E siamo alla settima di andata (25.11.1990) con la delicata trasferta di Torino contro il CUS.
La delicatezza era data dal fatto che i piemontesi erano ancora a zero in classifica, mentre noi avevano quei due punticini conquistati nella trasferta di Siracusa.
Quindi era un vero e proprio scontro-salvezza.
Il Cus Torino era l’unica formazione di A1 senza stranieri, ma aveva tre ottimi italiani:
Morgante, Troilo e Genta.
Troilo era un napoletano vecchia gloria degli anni 70-80, Genta una giovane promessa, Morgante uno smaliziato buon seconda categoria.
In serie C a Udine era in programma uno dei tanti scontri con i Rangers.

Ebbene il "Messaggero Veneto" del 29 novembre intitolò l’articolo:
"SAN MARCO SUPER A TORINO - la vittoria del collettivo, del carattere e della determinazione".
Fu la classica gara giocata al cardiopalmo sul filo del rasoio: il 5-4 finale per noi, ribaltando un iniziale 3-1 per i padroni di casa, con sei incontri su nove finiti al terzo set testimoniò il grande equilibrio in campo. Una gara, si disse, da sconsigliare ai malati di cuore:

Morgante - Urizio 21-15,21-13

Pavic - Genta 15-21,21-12,21-13

Troilo- Infantolino 19-21,21-18,21-15

Morgante - Pavic 17-21,21-19,21-19

Urizio - Troilo 15-21,21-10,21-16

Infantolino - Genta 21-17,21-15

Pavic - Troilo 21-18,15-21,21-11

Morgante - Infantolino 21-12, 21-14

Urizio - Genta 23-21,19-21,22-20


Da brividi il 22-20 finale di Luca al terzo set su Genta.
Pajntar, commosso, ha affermato alla fine: "si tratta di un grande successo di squadra che ci permettere di compiere un importante passo avanti nella lotta per la salvezza. Tutti e tre i nostri alfieri vanno elogiati in blocco per aver saputo affrontare i momenti decisivi con una grande saldezza di nervi".
In serie C le cose non sono andate per il giusto verso ad Udine: 5-3 il risultato finale per i Rangers.

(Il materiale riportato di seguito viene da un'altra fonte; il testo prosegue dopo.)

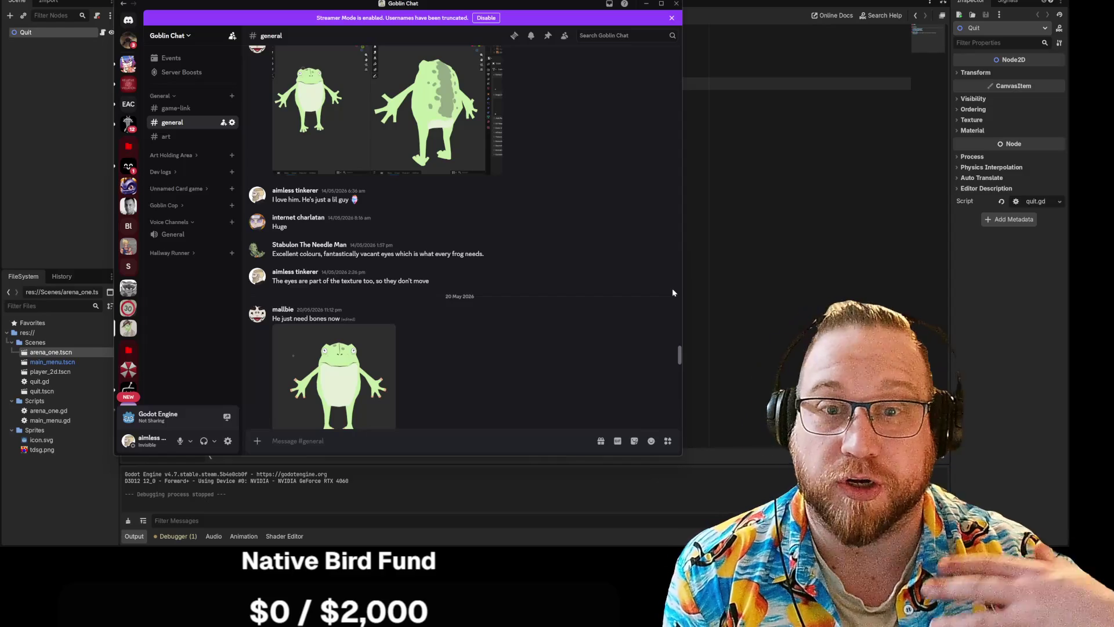
pyautogui.scroll(-1, 630, 278)
pyautogui.scroll(-10, 629, 280)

Ex-Fiera, 8 dicembre 1990: un appuntamento attesissimo da tutti gli appassionati:
arrivano i campioni d’Italia dell’Olitecnica Marcozzi Cagliari guidati dal pluricampione italiano Massimo Costantini, mito del tennistavolo italiano da almeno quindici anni, unico italiano ad aver partecipato ad una vera Olimpiade.
Poi c’era il cinese Yang Min ancora imbattuto in quella stagione. Dunque un incontro impossibile, ma almeno si sperava di fare una buona figura davanti a questi mostri sacri prima dell’ultima giornata a Catania dove ci aspettava un altro incontro salvezza.
E puntualmente...:

Yang Min - Pavic 21-11,21-9

Costantini - Saltarini 21-9,21-14

De Giorgi - Urizio 19-21,21-11,22-20

Costantini - Pavic 21-16,21-14

Yang Min - Urizio 21-19,21-14

E così fu un altro cappotto, ma senza alcuna recriminazione data la netta supremazia degli avversari, lanciati verso lo scudetto.
Yang Min si è distinto per dei servizi cortissimi particolarmente maligni che hanno disorientato Pavic.
Luca è riuscito ancora una volta a dare spettacolo con De Giorgi, conquistando l’unico set, mentre Saltarini nulla ha potuto fare con il Massimo nazionale, in una grande cornice di pubblico pagante.
Assente stavolta Davide, lasciato a riposare.
Costantini vinse con molta disinvoltura i suoi incontri, e come fanno i grandi campioni, vinse senza strafare, senza fare nulla di stratosferico, e anche da questo si notavano la classe e l’esperienza che fanno la differenza. Costantini dichiarò al termine: "sono rimasto sorpreso dal grande interesse che c’è attorno a questa squadra, la voglia di fare è molta e ritengo che Pordenone riuscirà a raggiungere la sospirata salvezza".
In classifica Cagliari e Ferentino comandano la graduatoria con 14 punti.
In serie C San Marco sconfitta in casa per 3-5 dal San Liberale di Castelfranco Veneto.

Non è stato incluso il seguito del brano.